COVID-19 Further Slowed Down Global Progress on Energy Efficiency: IEA

COVID-19 Further Slowed Down Global Progress on Energy Efficiency: IEA

A new IEA report has stated that the already sluggish pace of global progress on energy efficiency is set to slow further as a result of the economic impacts of the COVID-19 crisis.

A new report by the International Energy Agency (IEA) has stated that the already sluggish pace of global progress on energy efficiency is set to slow further this year as a result of the economic impacts of the COVID-19 crisis, deepening the challenge of reaching international energy and climate goals and making stronger government action critical.

Global primary energy intensity – a key indicator of how efficiently the world’s economic activity uses energy – is expected to improve by less than 1 percent this year, the weakest rate since 2010, according to Energy Efficiency 2020, the latest edition the IEA’s annual update on efficiency trends. This is well below the level of progress needed to achieve the world’s shared goals for addressing climate change, reducing air pollution and increasing access to energy.

The disappointing trends are being exacerbated by a plunge in investments in energy-efficient buildings, equipment and vehicles amid the economic crisis triggered by the pandemic, the report finds. Purchases of new cars, which are more efficient than older models, have slowed, while construction of new, more efficient homes and other buildings is also expected to decelerate. In industry and commercial buildings, lower energy prices have extended payback periods for key efficiency measures by as much as 40 percent, reducing their attractiveness compared with other investments. Overall, investment in energy efficiency worldwide is on course to fall by 9 percent in 2020.

“Together with renewables, energy efficiency is one of the mainstays of global efforts to reach energy and climate goals. While our recent analysis shows encouraging momentum for renewables, I’m very concerned that improvements in global energy efficiency are now at their slowest rate in a decade,” said Dr. Fatih Birol, the Executive Director of the IEA. “For governments that are serious about boosting energy efficiency, the litmus test will be the amount of resources they devote to it in their economic recovery packages, where efficiency measures can help drive economic growth and job creation.”

Improvements in energy efficiency can contribute around half of the reduction in energy-related greenhouse gas emissions that is required over the next two decades to put the world on a path to meeting international energy and climate goals, according to IEA analysis. But short-term trends resulting from the COVID-19 crisis are slowing improvements in the energy intensity of the global economy, meaning that every unit of economic output uses more energy than it would do otherwise. This is mainly because energy-intensive industries, such as metals manufacturing and chemicals, appear to have been less severely affected by the crisis than other, less intensive parts of the economy.

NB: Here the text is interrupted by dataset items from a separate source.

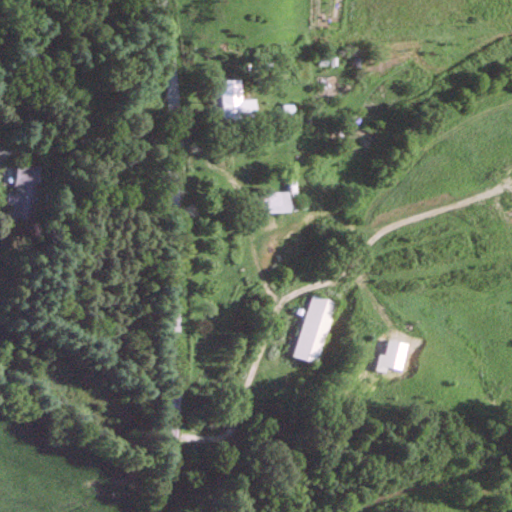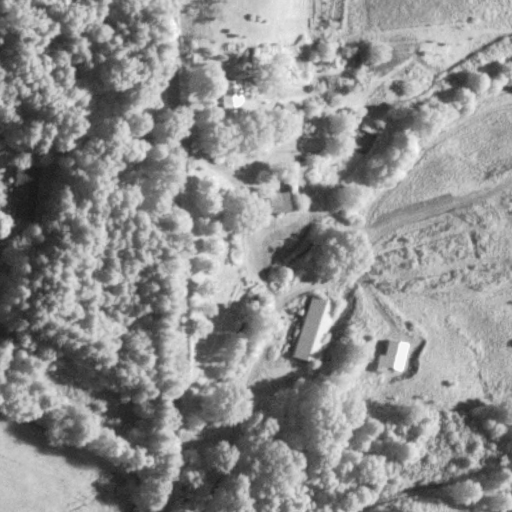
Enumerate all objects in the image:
building: (235, 101)
building: (24, 190)
building: (279, 200)
road: (173, 257)
building: (317, 328)
road: (17, 483)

The stimulus packages governments are introducing as part of their economic recovery plans will heavily influence future efficiency trends. They have the potential to drive investments and structural changes that can reduce energy intensity across all sectors of the economy. More than 60 percent of the funding for energy efficiency-related measures in stimulus packages announced by governments to date has focused on either the buildings sector or on accelerating the shift to electric vehicles, including new vehicle charging infrastructure.

Spending on efficiency-related stimulus measures announced by governments worldwide to date is set to generate almost 2 million full-time jobs between 2021 and 2023, according to IEA analysis, mostly in the buildings sector and mainly in Europe. However, the IEA’s Sustainable Recovery Plan suggests further recovery efforts related to energy efficiency could create another 4 million jobs globally through enhanced public and private sector investment in buildings, transport and industry.